Single by Apollonia 6

from the album Apollonia 6
- B-side: "In a Spanish Villa"
- Released: August 31, 1984
- Recorded: 1983
- Genre: Pop; dance; synth-funk;
- Length: 3:39
- Label: Warner Bros.
- Songwriter: Prince (uncredited)
- Producer: Prince (as The Starr ★ Company)

Apollonia 6 singles chronology
|  | "Sex Shooter" (1984) | "Blue Limousine" (1984) |

Purple Rain singles chronology
| Let's Go Crazy (1984) | Sex Shooter (1984) | Purple Rain (1984) |

Music video
- "Sex Shooter" (TopPop, 1984) on YouTube

= Sex Shooter =

"Sex Shooter" is the debut single by Apollonia 6, released as a single in 1984. It appears on the group's only album. The song reached the top 20 of the US R&B Chart and was written and produced by Prince. A version performed by Prince appears on the 2019 posthumous demo album Originals.

The song was performed by Apollonia 6 in the 1984 film Purple Rain. It reached No. 19 on the US R&B Chart and No. 32 on the US Dance Chart and has since become a favorite of Prince protégé fans, while also being received more positively by a wider audience in retrospect. Billboard magazine ranked the song at No. 93 on their list of the 100 Greatest Girl Group Songs of All Time.

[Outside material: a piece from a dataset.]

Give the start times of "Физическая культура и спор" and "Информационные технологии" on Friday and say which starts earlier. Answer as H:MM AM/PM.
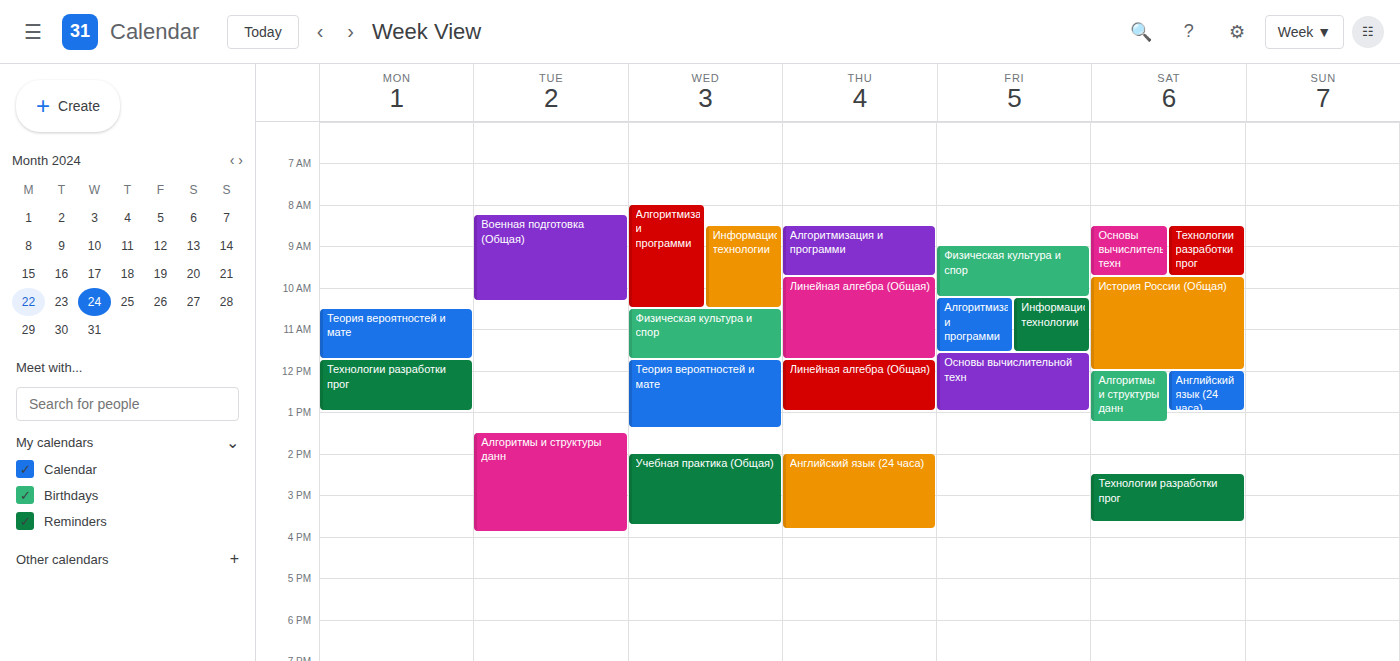
"Физическая культура и спор" 9:00 AM; "Информационные технологии" 10:15 AM.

To promote the song, a music video was made which features the girls rehearsing the song in a dance studio and group members Apollonia and Brenda Bennett liking the same guy who joined them at rehearsal. The group also performed the song on music programs like TopPop. The full music video is available on the 20th anniversary DVD and Blu-ray editions of Purple Rain.

==Personnel==
Credits sourced from Duane Tudahl.
- Apollonia – lead vocals
- Brenda Bennett – backing vocals
- Susan Moonsie – backing vocals (credited, but unsure of actual participation)
- Prince – Oberheim OB-8, Linn LM-1, cymbal

==Charts==

Chart performance for "Sex Shooter"
| Chart (1984) | Peak position |
|---|---|
| Belgium (Ultratop 50 Flanders) | 15 |
| Netherlands (Single Top 100) | 16 |
| US Billboard Hot 100 | 85 |
| US Hot Dance Music/Club Play | 32 |
| US Hot R&B/Hip-Hop Songs | 19 |

==Other versions==
- Firefox released a more electropop version in 2007 which was signed to Ministry of Sound UK via 3Beat Records UK.
- T.H.E.M. Thee Human Ego Maniacs released an electroclash version as a single in 2003 off their album Bang. It was a club hit.
- Cahill featuring Nikki Belle released an electro house version of "Sex Shooter" in January 2009 via 3Beat REcords UK featuring sounds and production elements copied from the Firefox version they had signed 2 years earlier.
- Shannon also released a version of the song in 198?.
- American dance-pop singer Erika Jayne has also recorded a version of the song for her debut album Pretty Mess.
- Indie band Of Montreal has performed a cover of the song during multiple live performances. One of which frontman Kevin Barnes performed the song as a duet with Kid Sister.
- In 2019, the demo version by Prince was released on his posthumous album Originals.